The pursuit of scientific and technological innovation by American higher education has created economic growth, an improved quality of life, and enhanced security.  Unfortunately, in recent years, certain foreign actors have taken steps to influence American colleges and universities in ways that do not benefit the United States by making to schools large and substantial gifts and contributions.

To prevent undue influence from hostile foreign actors, Congress has directed American colleges and universities to comply with Section 117 of the Higher Education Act, which requires institutions to report to the Department of Education any gifts and contracts from foreign sources exceeding $250,000 in a calendar year.  Unfortunately, recent investigations by the Department demonstrate that many institutions have failed to comply with this easily understandable statutory requirement, and the Department is taking measures to require schools to comply in the face of possible enforcement action by the Attorney General of the United States.

Preliminary investigations by the Department have discovered that at least six prominent universities have failed to report in excess of $1.3 billion from foreign sources, including from China, Qatar, and Russia.  Those same investigations have revealed other disturbing connections between China and American universities.  One university received research funding from a Chinese multinational conglomerate to develop new algorithms for crowd surveillance.  Another school had multiple contracts with the Central Committee of the Communist Party of the People’s Republic of China.  Five of the six investigated universities had multiple contracts with Huawei, a Chinese telecommunications company with a history of hostility to the U.S.

The Department has other cases pending, including an investigation into the University of Texas for its failure to report qualifying contracts, faculty exchanges, and other valuable transfers of technology with the Wuhan Institute of Virology, the maximum biocontainment laboratory in Wuhan, China.

Since July of 2019, universities have revealed more than $6.5 billion in previously undisclosed foreign source gifts and contracts.  Institutions have anonymized the identities of the donors of at least $1.14 billion in funds from China, Saudi Arabia, Qatar, and Russia.

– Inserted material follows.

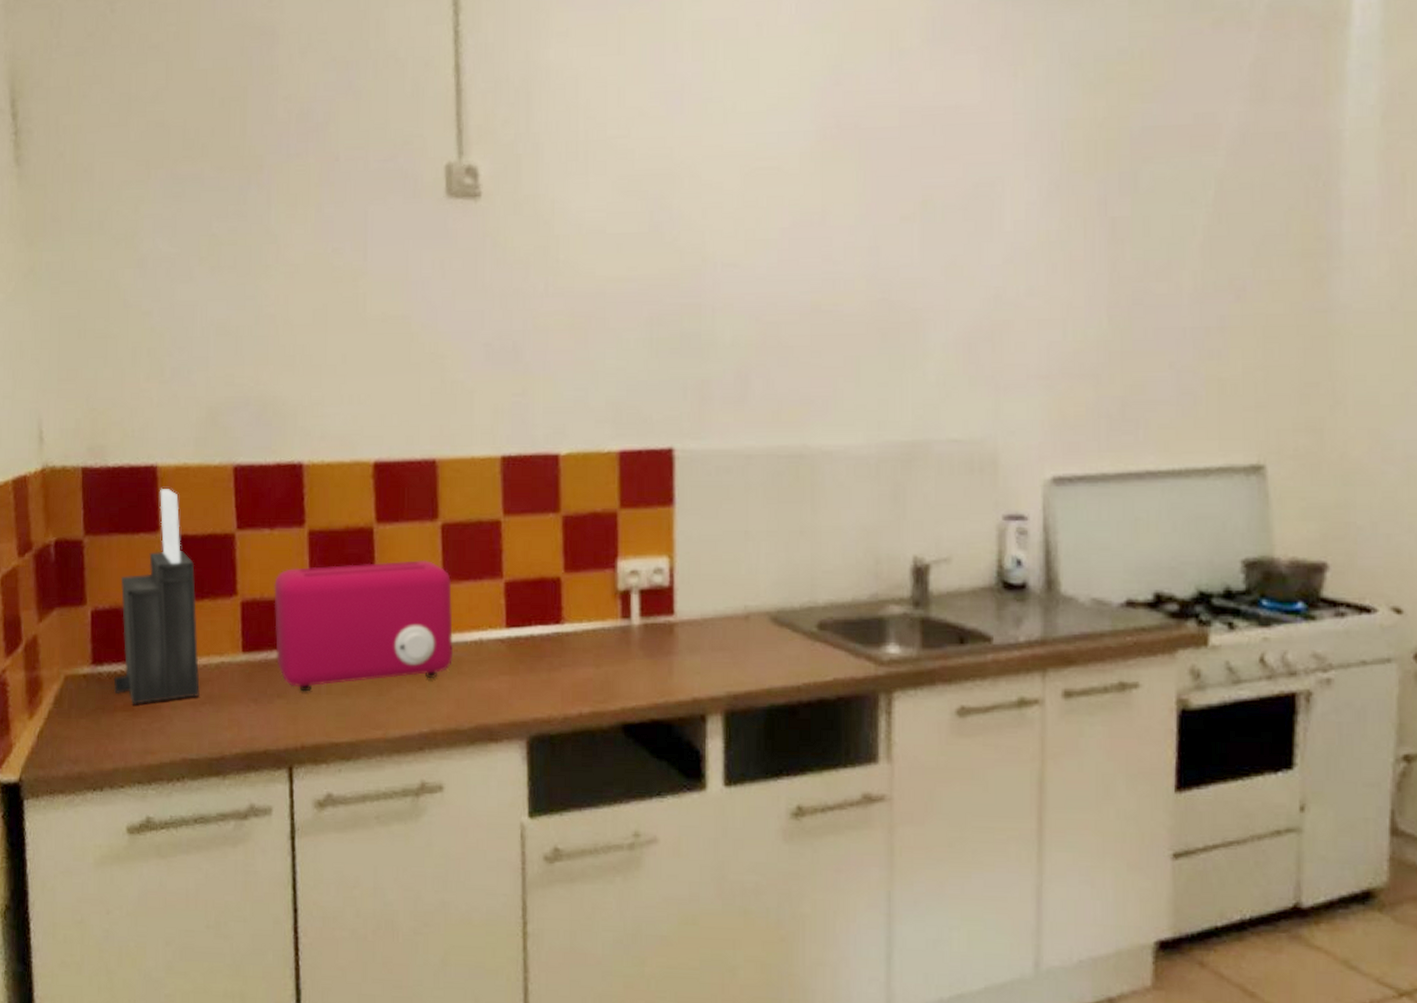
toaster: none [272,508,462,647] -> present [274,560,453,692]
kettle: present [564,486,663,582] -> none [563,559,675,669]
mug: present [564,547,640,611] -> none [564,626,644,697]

To combat underreporting and to ease reporting burdens for schools, Secretary DeVos has directed the Department to create a modern and robust information collections system to capture contributions to schools by foreign sources, and the Department recently announced a new reporting portal for universities.  Institutions must file any Section 117 reports using this portal on or before July 31, 2020.

American’s universities have a legal and moral duty to provide transparency regarding foreign sources of influence.  The Department’s Section 117 investigations have shown the importance of foreign money to American institutions of higher education so that Americans may understand these transactions and decide whether this activity is in the best interest of the United States.